__Requirement 1__.
In one to three sentences, explain why the Git crash course uses Unix terminology even for readers on Windows.
__Requirement 2__.
From the Git crash course, transcribe the passage from "I understand this" to "basic mental model.".

__Provided text__.

:::

Git Crash Course, Part 1
- 22 October 2020
- 3336 words
- 17 mins
I have few frustrations with the way my computer science degree is taught, but my biggest by far has been the conspicuous lack of practical skills such as Git.
I understand this is partly by design, because it's a computer science degree and not a software engineering degree, but only 1 or 2 months in, you start being assigned group projects that pretty much require version control. I've also heard this complaint about computer science degrees before, so with that in mind, here's a crash course.
Goals & Assumptions
My goal with this crash course is to get you to the point where you can contribute to a pair or group project effectively. I'm not aiming for you to understand the inner workings of Git, but it's important that I explain enough for you to build a basic mental model.
-
I'm going to assume that you understand how to navigate in the terminal (using commands such as
cd
andls
).At some point, I'll write a tutorial on this too and link to it here, but for now you'll have to fend for yourself (sorry).
-
If you're on Windows, I'm going to use Unix terminology and assume that you can translate as needed; sorry about that, but I'm not well-versed enough with the Windows developer ecosystem to do that. As far as I understand, if you're using Git Bash or WSL, you don't need to worry about this.
I'm very open to patches or emails that correct this paragraph if needed.
Version Control
What
Version control has two main purposes:
- Keeping track of changes that are made to files.
- Integrating together changes made by multiple people.
Git is the version control software that's most commonly used by software developers, and with good reason; when Git came around, it was able to replace a lot of other tools that are now widely regarded as having been much harder to use and more error-prone.

:::

__Supplied material__.

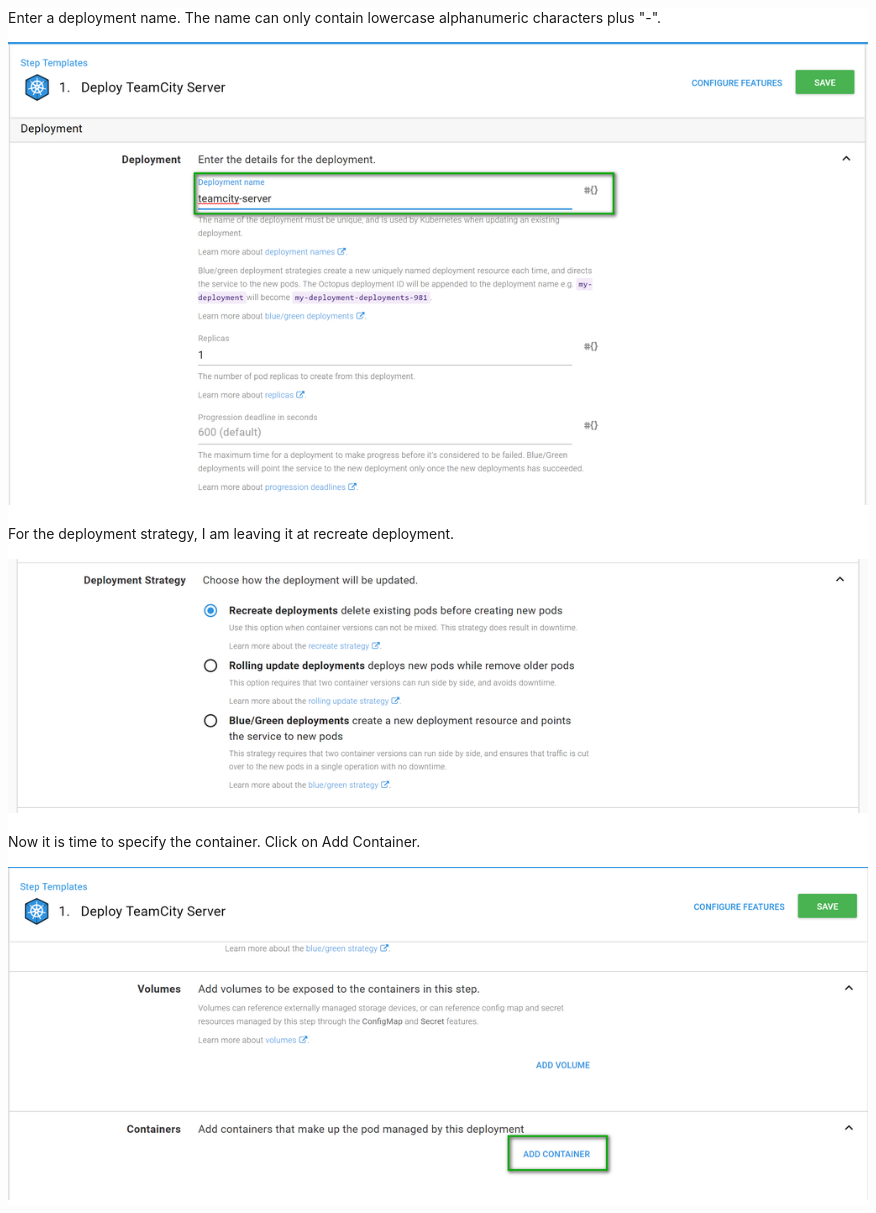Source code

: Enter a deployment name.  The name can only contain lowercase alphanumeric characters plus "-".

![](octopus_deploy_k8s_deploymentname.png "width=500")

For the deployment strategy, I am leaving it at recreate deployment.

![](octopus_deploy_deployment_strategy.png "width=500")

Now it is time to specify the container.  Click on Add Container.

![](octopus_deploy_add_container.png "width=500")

:::

__Output 1__.
The author is not well-versed enough in the Windows developer ecosystem to translate the terminology, so Windows readers are expected to make that translation themselves. As the author understands it, readers using Git Bash or WSL do not need to worry about this.

__Output 2__.
I understand this is partly by design, because it's a computer science degree and not a software engineering degree, but only 1 or 2 months in, you start being assigned group projects that pretty much require version control. I've also heard this complaint about computer science degrees before, so with that in mind, here's a crash course.
Goals & Assumptions
My goal with this crash course is to get you to the point where you can contribute to a pair or group project effectively. I'm not aiming for you to understand the inner workings of Git, but it's important that I explain enough for you to build a basic mental model.